■ WHAT TO DO ■
Starting with the line that contains "left knee: (213, 530, 35)" and stopping after the line that contains "left hip: (585, 357, -2)", return each line below exactly as written, with no others.

(Records from a dataset)
++++++++++

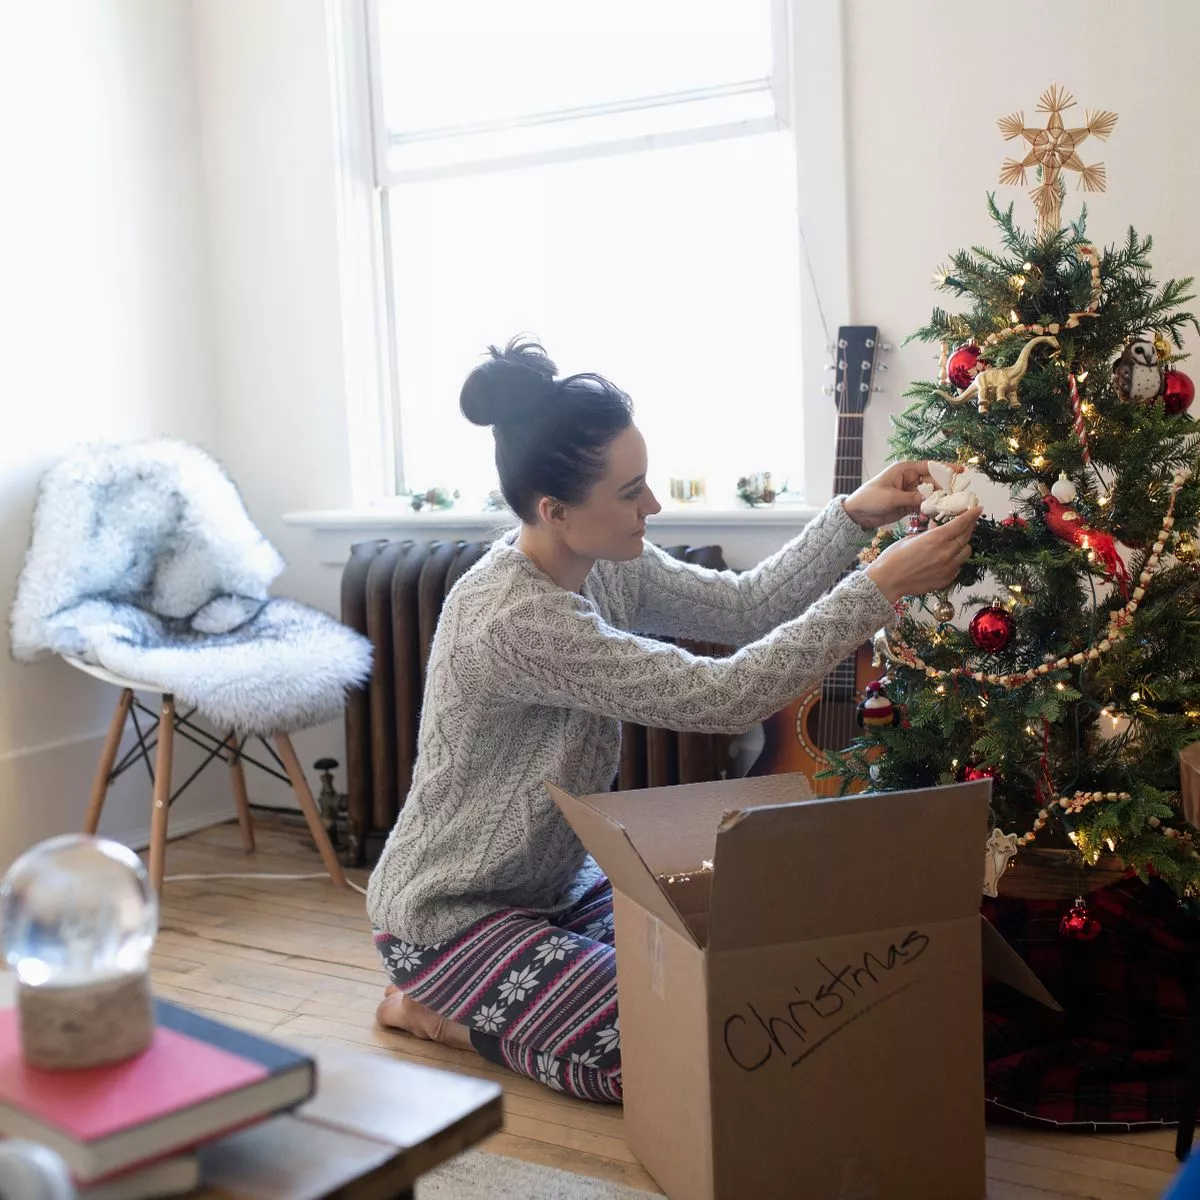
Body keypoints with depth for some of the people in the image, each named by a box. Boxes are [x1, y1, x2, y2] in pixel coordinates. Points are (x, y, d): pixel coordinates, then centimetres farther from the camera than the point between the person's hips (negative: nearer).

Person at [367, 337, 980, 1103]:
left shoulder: (604, 564, -5)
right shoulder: (515, 620, -33)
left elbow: (744, 607, -1)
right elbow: (724, 697, -34)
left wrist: (855, 516, -12)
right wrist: (883, 588, -30)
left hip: (553, 883, 9)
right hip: (452, 915, -9)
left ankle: (478, 1000, 16)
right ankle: (434, 1009, 3)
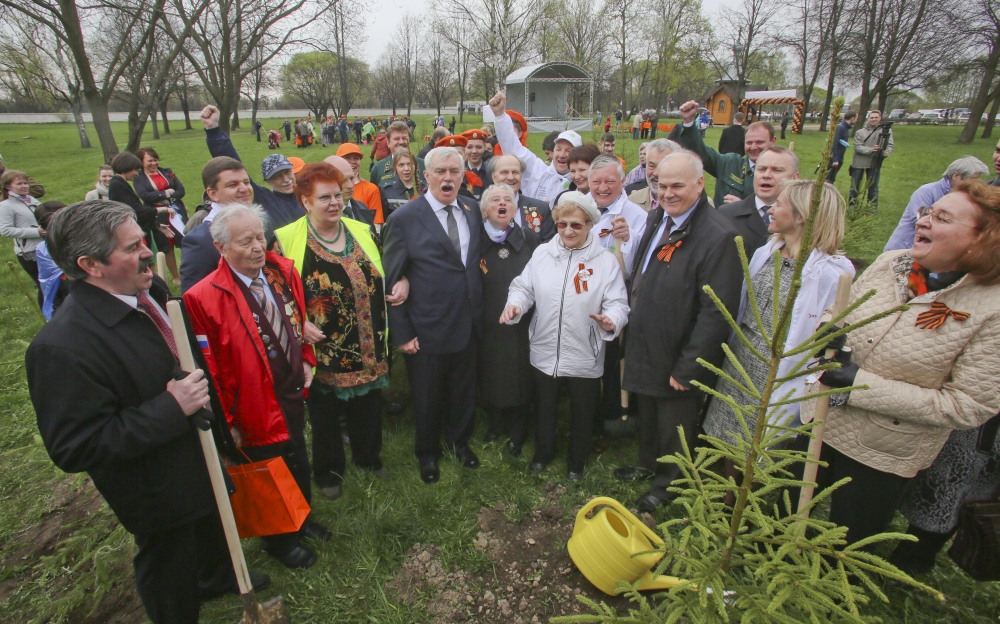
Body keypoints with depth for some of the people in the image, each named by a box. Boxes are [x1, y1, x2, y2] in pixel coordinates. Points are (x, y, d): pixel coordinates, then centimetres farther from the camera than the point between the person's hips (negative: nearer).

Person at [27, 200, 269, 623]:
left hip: (201, 450, 8)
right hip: (159, 493, -7)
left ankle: (218, 578, 63)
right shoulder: (62, 347, -33)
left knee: (213, 530, 35)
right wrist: (171, 409, -34)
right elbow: (75, 449, -30)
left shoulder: (152, 291, -9)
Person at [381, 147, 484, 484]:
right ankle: (428, 452, 42)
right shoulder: (403, 218, -13)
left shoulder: (473, 209, 2)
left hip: (468, 325, 4)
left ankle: (459, 440, 49)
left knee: (464, 391, 22)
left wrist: (479, 312, 4)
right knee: (427, 397, 16)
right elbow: (391, 281, -11)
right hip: (426, 330, -4)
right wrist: (401, 333, -12)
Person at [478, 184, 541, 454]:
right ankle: (496, 424, 42)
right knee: (492, 376, 14)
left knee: (520, 378, 11)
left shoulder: (530, 239, -3)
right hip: (488, 326, 0)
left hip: (522, 325, 0)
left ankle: (517, 432, 36)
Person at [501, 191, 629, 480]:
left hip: (585, 357, -2)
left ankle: (577, 461, 44)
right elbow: (524, 287, 3)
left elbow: (618, 303, -10)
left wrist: (611, 320, -32)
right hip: (545, 352, 2)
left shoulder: (605, 261, -10)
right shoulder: (542, 253, -2)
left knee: (582, 413, 18)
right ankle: (543, 453, 49)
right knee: (544, 409, 23)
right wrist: (515, 304, -18)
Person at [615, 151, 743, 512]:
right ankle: (647, 465, 52)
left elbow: (716, 312, -24)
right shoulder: (657, 217, 2)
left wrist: (687, 369, -21)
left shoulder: (719, 236, -23)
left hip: (677, 360, -7)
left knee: (674, 430, 16)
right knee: (647, 418, 27)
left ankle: (667, 485, 42)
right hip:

++++++++++

■ ANSWER ■
left knee: (213, 530, 35)
right wrist: (171, 409, -34)
right elbow: (75, 449, -30)
left shoulder: (152, 291, -9)
Person at [381, 147, 484, 484]:
right ankle: (428, 452, 42)
right shoulder: (403, 218, -13)
left shoulder: (473, 209, 2)
left hip: (468, 325, 4)
left ankle: (459, 440, 49)
left knee: (464, 391, 22)
left wrist: (479, 312, 4)
right knee: (427, 397, 16)
right elbow: (391, 281, -11)
right hip: (426, 330, -4)
right wrist: (401, 333, -12)
Person at [478, 184, 541, 454]:
right ankle: (496, 424, 42)
right knee: (492, 376, 14)
left knee: (520, 378, 11)
left shoulder: (530, 239, -3)
right hip: (488, 326, 0)
left hip: (522, 325, 0)
left ankle: (517, 432, 36)
Person at [501, 191, 629, 480]:
left hip: (585, 357, -2)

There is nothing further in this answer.